Exercise description:
Go through the records and tally the lines that include the word "Adoption". The answer is that total alone.

[Dataset entries]
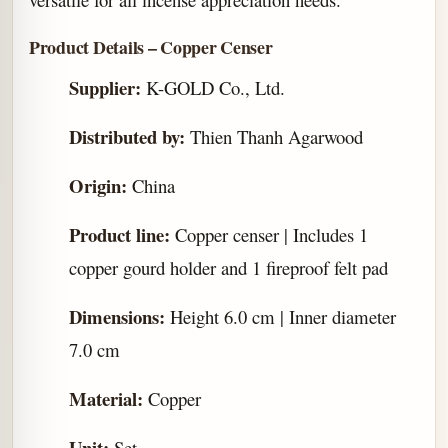
Product Details – Copper Censer
Supplier:
K-GOLD Co., Ltd.
Distributed by:
Thien Thanh Agarwood
Origin:
China
Product line:
Copper censer | Includes 1
copper gourd holder and 1 fireproof felt pad
Dimensions:
Height 6.0 cm | Inner diameter
7.0 cm
Material:
Copper
Unit:
Set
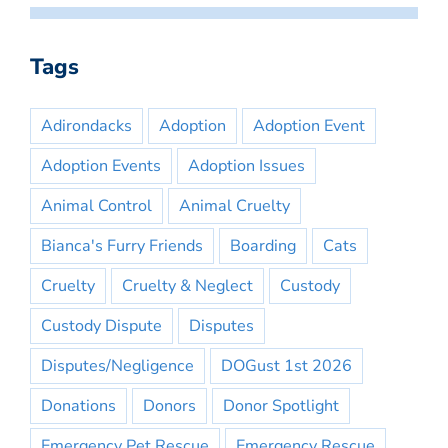
Tags
Adirondacks
Adoption
Adoption Event
Adoption Events
Adoption Issues
Animal Control
Animal Cruelty
Bianca's Furry Friends
Boarding
Cats
Cruelty
Cruelty & Neglect
Custody
Custody Dispute
Disputes
Disputes/Negligence
DOGust 1st 2026
Donations
Donors
Donor Spotlight
Emergency Pet Rescue
Emergency Rescue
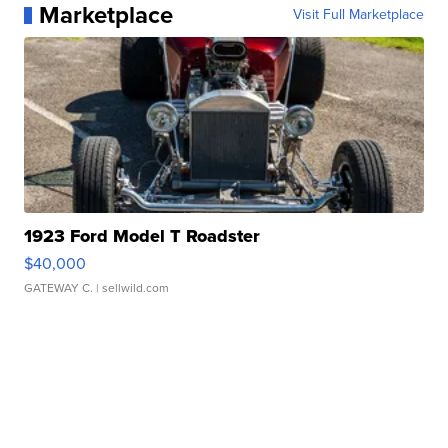
Marketplace
Visit Full Marketplace
1923 Ford Model T Roadster
$40,000
GATEWAY C.
| sellwild.com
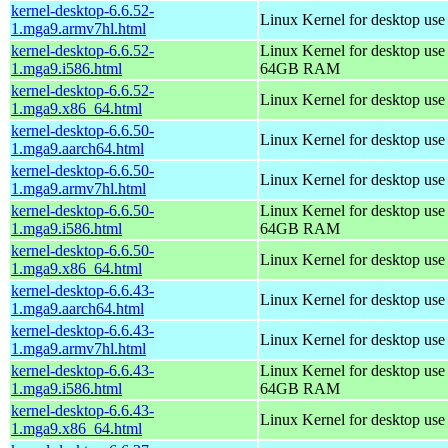
kernel-desktop-6.6.52-
Linux Kernel for desktop use
1.mga9.armv7hl.html
kernel-desktop-6.6.52-
Linux Kernel for desktop use
1.mga9.i586.html
64GB RAM
kernel-desktop-6.6.52-
Linux Kernel for desktop us
1.mga9.x86_64.html
kernel-desktop-6.6.50-
Linux Kernel for desktop use
1.mga9.aarch64.html
kernel-desktop-6.6.50-
Linux Kernel for desktop use
1.mga9.armv7hl.html
kernel-desktop-6.6.50-
Linux Kernel for desktop use
1.mga9.i586.html
64GB RAM
kernel-desktop-6.6.50-
Linux Kernel for desktop us
1.mga9.x86_64.html
kernel-desktop-6.6.43-
Linux Kernel for desktop use
1.mga9.aarch64.html
kernel-desktop-6.6.43-
Linux Kernel for desktop use
1.mga9.armv7hl.html
kernel-desktop-6.6.43-
Linux Kernel for desktop use
1.mga9.i586.html
64GB RAM
kernel-desktop-6.6.43-
Linux Kernel for desktop us
1.mga9.x86_64.html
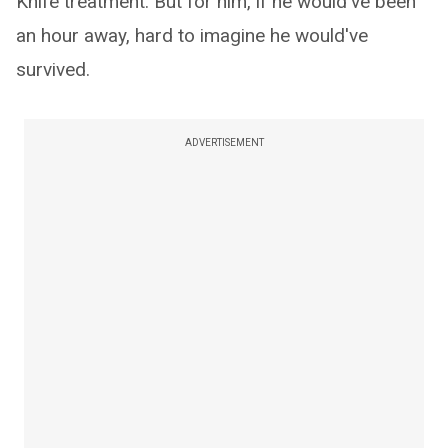
Knife treatment. But for him, if he would've been
an hour away, hard to imagine he would've
survived.
ADVERTISEMENT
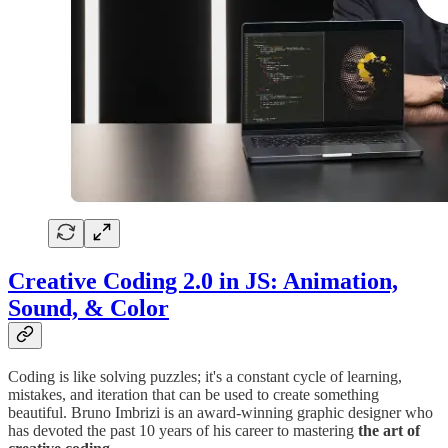
Creative Coding 2.0 in JS: Animation,
Sound, & Color
Coding is like solving puzzles; it's a constant cycle of learning,
mistakes, and iteration that can be used to create something
beautiful. Bruno Imbrizi is an award-winning graphic designer who
has devoted the past 10 years of his career to mastering
the art of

Exercise result:
4